Samsung Diva S7070 Review


Key Specifications

  • Review Price: £145.00

We’re always wary when a company says its product is aimed at women. Invariably it means a predominance of ill-informed pink and shiny styling elements and a lacklustre feature list. As such, upon hearing about the Samsung Diva, we were instantly sceptical. Nonetheless, looking through its feature list there are enough elements to potentially make this a worthy investment so let’s see if we’re singing from the same hymn sheet.

When we first saw the Diva in pictures we quite liked what we thought was a clever undulating paint effect on the back that gave it a unique look. However, upon receiving the handset we were horrified to find this isn’t an effect at all but that the back is actually quilted. Perhaps in its silver guise on the S5150 it works better but on this otherwise pleasant pearlescent finish it just looks and feels odd – it’s not like it even makes the phone easier to hold. In fact, upon asking my sister her opinion she simply stated, “It’s horrible!”
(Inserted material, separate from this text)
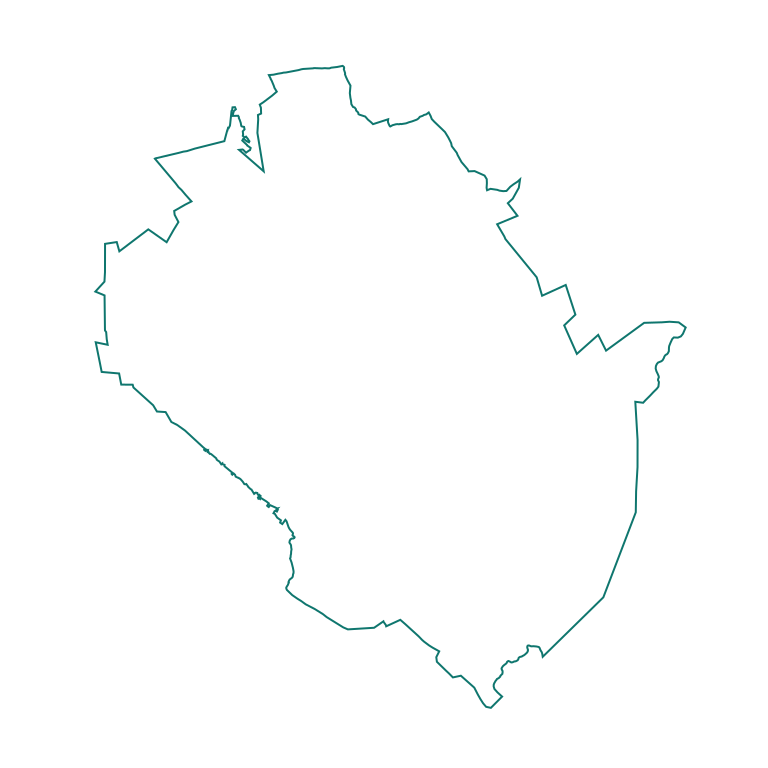 outline of Huitiupán, Chiapas, Mexico, rotated 5°
{"feature_id": "50627088B98108453745157", "entity_name": "Huitiupán", "entity_type": "district", "adm_level": 2, "iso_a3": "MEX", "parent_name": "Mexico", "parent_adm1": "Chiapas", "projection": "natural_earth1", "projection_center": [-92.702, 17.241], "detail": "fine", "context": "isolated", "style": "outline", "palette": "teal", "viewbox_px": 768, "rotation_deg": 5, "n_neighbors": 0, "source": "geoboundaries", "source_scale": "gbopen_adm2", "svg_char_len": 6124}
<svg xmlns="http://www.w3.org/2000/svg" viewBox="0 0 768 768"><g transform="rotate(5 384 384)"><path d="M646.0,489.9L644.5,468.9L643.8,444.7L641.5,417.8L635.9,379.8L643.8,380.1L645.7,377.6L650.1,372.4L653.0,368.7L656.3,364.8L657.6,362.7L657.7,358.5L657.5,357.6L656.8,356.7L656.6,356.0L656.7,355.0L657.2,353.5L657.0,352.4L655.8,350.1L654.3,347.6L653.3,345.0L653.3,342.5L654.0,340.4L655.1,338.8L658.4,337.1L659.5,336.0L660.5,333.8L660.9,332.3L661.5,331.1L662.4,330.2L663.4,329.6L664.2,328.4L664.9,326.5L664.7,322.8L664.8,321.3L665.9,317.7L667.2,314.1L668.6,312.4L670.0,312.3L672.7,312.2L675.6,310.7L677.4,308.0L679.6,301.4L672.2,296.9L663.0,297.1L655.6,298.3L637.8,300.4L602.3,331.4L593.1,316.4L573.5,337.2L558.4,309.9L568.6,298.2L556.4,269.5L533.8,282.3L526.8,264.4L492.3,229.0L491.0,226.5L482.8,215.0L502.3,204.8L491.6,193.1L496.1,188.2L501.2,176.8L501.7,168.3L499.5,170.7L495.7,173.7L492.6,176.5L489.2,181.0L485.9,181.5L482.2,181.3L479.9,180.7L473.1,180.3L469.8,182.0L469.4,180.7L469.1,179.5L469.0,175.0L468.5,171.0L466.0,167.6L455.7,164.0L449.8,164.8L448.5,162.7L441.9,156.2L437.4,149.5L436.3,147.3L430.8,141.2L429.9,138.2L428.7,136.2L426.5,132.7L422.8,127.7L419.9,125.3L411.3,118.4L408.5,115.9L407.0,112.8L404.9,109.6L402.6,111.7L400.4,112.5L399.1,113.5L396.4,114.7L395.2,116.5L393.6,117.8L388.9,120.0L386.0,121.1L383.3,122.4L378.5,123.6L377.4,123.5L376.3,124.0L375.0,123.9L373.3,124.2L369.8,125.5L369.2,126.0L367.8,126.9L367.5,126.8L366.9,126.1L365.4,123.4L365.0,122.1L365.1,119.9L350.4,126.1L348.2,124.3L344.9,122.0L342.0,119.2L335.9,117.8L335.0,117.3L334.6,115.8L332.4,114.0L332.1,112.7L330.6,111.1L329.0,110.7L327.1,108.1L326.4,104.5L325.6,101.9L324.6,97.2L324.6,89.7L321.3,84.8L319.3,81.3L318.1,78.8L318.2,77.8L316.5,73.8L316.8,72.7L316.4,71.6L315.1,70.7L309.6,72.3L303.8,73.5L302.4,74.2L301.2,74.4L298.7,74.5L297.6,74.5L294.7,75.0L286.7,75.4L286.0,75.7L276.1,77.2L274.2,77.7L271.6,78.7L259.2,82.2L256.7,82.6L255.0,83.2L251.4,84.1L246.9,85.5L242.4,86.3L244.5,89.7L244.5,90.0L245.7,91.7L248.3,96.7L249.1,98.6L251.7,102.1L247.5,106.4L239.2,113.9L235.9,116.5L237.3,119.5L238.0,125.3L235.0,127.0L235.6,131.2L236.0,144.9L245.6,182.6L219.2,163.4L222.7,162.7L223.5,163.1L226.4,165.6L226.8,165.2L229.2,163.2L230.1,162.7L230.6,160.5L229.7,159.9L226.9,158.3L226.8,157.9L221.6,153.8L222.4,152.0L223.0,152.1L226.2,154.2L228.4,155.0L228.8,153.9L227.5,152.5L227.3,152.0L225.0,149.6L223.7,150.5L221.7,149.1L221.9,147.7L221.3,144.6L222.9,142.5L222.2,140.1L219.9,139.8L219.3,139.3L218.5,136.3L217.1,133.2L216.2,131.8L216.2,130.8L215.3,129.5L210.1,130.1L210.0,128.6L210.6,125.2L212.5,123.2L211.4,121.2L209.0,121.6L208.8,124.6L208.3,125.3L208.1,137.9L208.0,140.1L206.9,142.7L206.3,142.5L205.9,145.1L205.7,145.1L203.8,156.0L175.0,166.0L167.3,169.2L163.9,170.0L159.5,171.6L136.5,179.2L136.1,179.5L158.8,202.1L160.9,204.4L162.1,205.8L165.3,208.3L169.7,212.7L176.3,218.9L170.1,222.8L159.9,229.9L160.7,233.7L165.1,240.6L161.0,248.8L155.1,261.7L135.7,250.5L108.8,274.9L105.4,265.9L93.9,268.7L96.3,296.9L96.6,306.4L88.4,317.1L97.9,320.1L101.2,353.4L101.4,355.0L102.7,356.5L103.9,363.6L105.3,369.0L93.2,367.6L99.3,388.3L101.7,396.6L119.2,396.6L122.3,407.5L133.7,406.6L134.7,409.3L155.9,425.3L160.2,431.2L168.9,431.0L175.5,440.4L181.5,442.8L189.8,447.7L209.1,462.6L211.7,464.4L210.6,465.2L210.8,465.6L212.1,466.2L212.3,465.6L212.2,464.6L213.5,465.0L214.0,466.3L214.5,465.8L214.5,466.9L214.9,466.7L215.1,466.8L215.4,467.7L216.3,468.6L216.5,468.4L218.1,469.0L223.4,472.7L223.9,473.9L224.9,474.6L226.8,475.6L228.9,478.2L229.9,477.2L230.1,478.0L232.2,478.4L232.3,479.8L240.5,485.5L240.0,486.8L240.8,487.6L242.1,486.3L243.6,487.5L244.3,489.2L247.2,490.3L247.4,490.2L248.3,490.8L248.8,490.9L249.6,491.5L251.8,493.6L253.6,495.9L254.7,496.0L255.5,495.6L257.5,497.9L257.5,498.1L259.3,499.6L260.6,500.5L260.9,500.5L260.8,500.2L264.2,504.8L264.7,504.4L264.7,503.9L265.7,503.4L267.3,503.6L267.8,504.9L268.4,505.5L269.2,505.7L269.5,505.3L270.8,506.3L269.8,507.5L269.0,506.9L268.3,508.2L268.9,509.2L269.8,508.6L269.9,509.0L270.6,509.4L271.0,508.1L277.0,511.2L279.6,512.9L278.2,515.5L278.8,516.0L279.9,516.6L281.1,514.6L286.0,516.3L288.6,517.3L288.9,517.2L288.0,518.4L289.1,518.7L288.4,520.4L286.9,519.8L286.1,520.2L285.2,522.4L286.6,522.9L289.2,526.4L293.2,528.8L292.6,531.1L294.9,532.4L297.6,527.9L298.2,528.5L298.7,529.0L299.1,529.7L301.3,534.7L302.3,536.3L303.5,537.7L306.1,540.1L306.4,541.1L306.0,542.6L306.8,543.4L307.4,543.6L308.3,544.4L308.0,545.3L307.4,545.6L307.2,545.8L305.7,546.0L304.5,546.8L304.1,547.5L303.7,548.6L303.6,550.2L304.0,550.8L305.1,552.1L305.5,553.1L305.8,555.0L306.3,556.7L306.1,559.0L306.2,561.4L306.0,562.6L306.0,564.9L305.6,565.9L307.5,569.9L309.3,575.1L310.2,578.3L310.3,579.3L310.3,580.4L310.0,581.4L309.9,583.3L309.8,584.1L309.1,585.2L307.1,587.0L306.6,588.1L306.1,589.7L306.5,590.1L305.6,592.9L305.1,593.7L304.8,594.4L304.4,595.2L304.4,595.8L304.6,596.5L305.3,597.7L311.0,602.3L316.6,605.5L320.2,607.3L325.2,610.3L334.6,614.2L343.1,618.5L347.2,621.2L364.6,630.0L369.4,631.6L395.4,627.7L404.1,620.5L404.3,621.0L406.9,624.0L407.3,625.2L420.8,617.5L426.3,621.5L440.7,632.5L444.1,635.5L446.4,637.2L451.7,640.5L455.4,642.4L462.3,645.5L459.9,651.6L460.9,656.1L470.8,664.2L474.0,666.7L478.2,670.3L486.0,667.9L500.4,678.6L504.5,685.1L507.6,689.6L510.6,693.5L513.9,696.7L518.7,697.3L528.9,685.1L523.9,681.3L520.6,678.2L519.6,675.7L519.5,674.0L519.9,672.5L521.1,669.9L521.6,669.3L522.2,668.1L524.0,666.9L524.6,666.1L525.3,665.4L525.4,664.5L527.2,662.4L527.2,661.4L527.3,660.8L527.2,660.2L527.0,659.3L526.2,658.3L526.2,657.9L525.9,657.3L526.0,656.7L527.0,654.8L528.0,653.7L530.0,651.9L530.6,651.0L530.9,650.0L531.7,649.3L532.2,649.1L533.9,649.7L535.0,650.3L536.4,650.0L538.0,649.0L538.5,649.0L539.5,648.7L541.2,647.6L541.8,646.5L541.9,645.6L542.1,645.0L542.6,644.5L543.3,644.0L545.0,643.5L545.7,642.8L546.6,642.4L548.1,641.1L549.9,639.1L550.3,638.3L550.4,637.6L550.6,637.4L550.6,636.3L549.7,634.2L549.6,633.3L549.9,632.2L550.5,631.9L551.5,631.9L553.4,632.5L555.7,632.2L558.7,632.2L561.1,632.5L561.9,633.2L563.2,635.7L564.5,637.4L565.1,638.8L565.9,641.9L621.1,577.4L646.0,489.9Z" fill="none" stroke="#0f766e" stroke-width="2"/></g></svg>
You’ll also not fail to miss the plastic diamond-shaped button that sits on the front. This, though a tad cheesy, is a rather more effective style element as the fit and finish is top class and you get a really nice sparkly effect. Bizarrely, though, where we’d expect this to be a menu button from its central positioning, it’s actually the back button. We’ll talk more about the interface in due course.

Despite our grievances, the Diva does look reasonably elegant from the front thanks to its mostly simple and symmetrical layout and chrome surround. At 18mm, it is a little thick but with a footprint of 54 x 100mm it’s still relatively small and its weight of 94g means it shouldn’t put too big a strain on your handbag straps. That said, if you’re after a truly tiny phone, the Diva isn’t a patch on the minute proportions (73 x 45 x 17mm) of the Sony Ericsson Jalou.
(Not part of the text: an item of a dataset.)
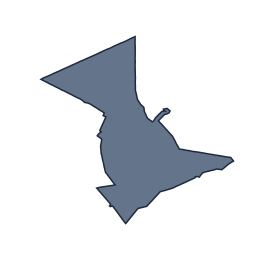 the district of Ana, Al-Anbar, Iraq, rotated 140°
{"feature_id": "34846034B40379251126698", "entity_name": "Ana", "entity_type": "district", "adm_level": 2, "iso_a3": "IRQ", "parent_name": "Iraq", "parent_adm1": "Al-Anbar", "projection": "mercator", "projection_center": [41.794, 34.329], "detail": "fine", "context": "isolated", "style": "filled", "palette": "slate", "viewbox_px": 256, "rotation_deg": 140, "n_neighbors": 0, "source": "geoboundaries", "source_scale": "gbopen_adm2", "svg_char_len": 2814}
<svg xmlns="http://www.w3.org/2000/svg" viewBox="0 0 256 256"><g transform="rotate(140 128 128)"><path d="M68.4,34.8L68.3,37.8L68.3,39.5L68.7,39.9L71.0,42.4L73.7,45.6L76.5,48.9L78.9,51.6L80.8,53.9L83.0,56.4L85.4,59.3L87.2,61.4L89.2,63.8L90.9,65.7L92.6,67.5L94.3,69.5L95.7,71.4L97.8,73.6L99.2,75.5L100.6,77.1L102.2,78.8L101.6,81.6L101.1,84.9L100.3,87.7L99.7,90.6L99.2,93.2L99.4,97.3L99.5,100.3L99.7,103.9L99.8,108.3L100.0,111.4L100.2,113.9L97.9,114.2L95.2,114.5L92.3,114.7L91.2,114.8L89.8,114.0L87.9,113.5L86.7,113.3L84.8,114.0L85.3,117.0L85.6,118.0L87.2,118.8L88.8,119.7L89.1,118.5L88.8,117.2L90.4,118.4L91.3,118.9L94.2,118.7L97.0,118.5L98.8,118.3L100.5,118.1L102.5,117.4L103.7,117.0L104.4,117.0L105.4,117.1L105.8,118.9L106.3,121.0L106.8,123.2L106.0,125.9L105.3,128.3L104.9,130.0L103.8,131.7L102.6,133.7L102.9,136.0L103.2,138.2L102.8,140.7L102.4,143.8L101.4,145.7L100.2,147.9L99.0,150.4L97.7,152.7L95.8,154.8L94.1,157.0L92.6,158.9L91.0,160.6L89.3,162.6L88.1,164.3L85.8,167.0L84.1,169.2L81.8,172.0L79.6,174.4L77.9,176.7L76.0,178.8L74.0,181.2L70.8,184.9L69.3,186.9L67.8,188.8L66.2,190.6L64.0,193.3L63.8,193.5L66.3,194.2L69.2,195.0L71.7,195.5L76.0,196.6L79.7,197.9L83.2,198.9L87.3,200.0L90.2,200.6L93.5,201.8L97.2,202.8L100.5,203.7L104.1,204.6L107.2,205.5L110.2,206.3L114.0,207.5L117.8,208.5L121.9,209.8L125.6,210.7L130.3,212.1L134.8,213.3L139.2,214.6L144.1,215.9L146.5,216.6L149.1,217.4L153.5,218.5L157.4,219.7L160.9,220.8L163.4,221.2L162.3,218.6L161.2,216.2L160.2,213.6L159.3,211.3L157.9,208.5L156.9,205.9L155.3,202.4L154.2,199.4L152.9,197.1L152.1,194.9L151.3,193.1L149.9,190.0L148.8,187.1L147.3,183.8L145.8,180.5L145.2,178.3L144.8,175.4L143.3,173.7L142.2,172.1L141.1,169.5L140.4,166.9L139.3,163.8L138.5,160.9L137.3,157.5L136.5,154.9L139.1,153.4L137.8,150.8L139.5,149.9L141.7,148.8L143.9,147.7L146.7,146.4L149.0,145.3L151.3,144.1L151.0,142.4L152.4,142.5L154.6,142.3L156.6,141.8L156.1,139.8L155.3,136.2L158.9,133.2L160.8,131.6L163.7,127.4L165.1,125.5L165.6,124.1L166.7,122.2L168.1,119.5L169.2,117.2L171.3,113.4L172.3,111.3L173.7,108.6L173.9,104.0L174.1,100.0L174.3,96.8L174.5,92.8L176.6,93.9L178.7,95.2L180.8,96.5L183.6,98.2L186.8,100.2L190.6,102.1L190.3,80.8L191.2,80.5L192.2,80.3L192.1,79.2L191.4,78.8L190.9,78.8L189.9,77.8L190.0,76.5L190.5,68.4L191.1,60.2L191.2,56.3L190.3,56.4L187.4,57.0L178.3,58.8L173.2,59.7L172.0,59.9L171.8,59.8L171.6,59.7L164.3,56.1L163.9,55.9L162.7,56.1L161.5,56.3L155.7,57.0L145.5,58.3L145.2,58.4L144.2,58.5L143.9,58.3L139.6,56.3L133.5,53.7L131.4,52.9L129.4,52.5L126.2,51.6L120.1,49.9L119.7,49.8L118.8,49.5L117.2,49.1L109.1,46.9L108.0,46.9L108.0,47.2L107.0,47.0L106.4,46.5L104.8,44.5L103.7,44.9L99.7,45.7L96.2,44.3L94.7,43.4L91.6,42.0L89.8,40.9L86.7,39.7L85.6,38.7L83.0,35.8L80.9,35.7L76.6,35.7L73.9,35.7L70.5,35.2L68.4,34.8Z" fill="#64748b" stroke="#1e293b" stroke-width="1.5"/></g></svg>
Another issue is the general feel of the handset. While not out and out flimsy, it does have an overarching wobbly and creaky feel and the plastic screen has a fair amount of flex to it. The lack of a headphone jack is also a major inconvenience if you like to use your phone as an mp3 player. The Diva’s headset, which plugs into a micro-USB socket on the side, is okay for casual listening and making calls (it includes an inline remote) but due to poor noise isolation and bass reproduction it’s not one for the underground. You do at least get a microSD slot under the battery cover along with hardware volume controls on the left edge as well as a dedicated camera button and screen-lock button on the right.

On a semi-positive note, the screen produces bright vibrant colours and has good viewing angles. At 2.8in, it should have been a good compromise between size and usability but with a resolution of just 240 x 320 pixels it struggles to fit in sufficient detail for activities like browsing the web. Furthermore, despite its use of capacitive touch-sensing, it doesn’t support multi-touch.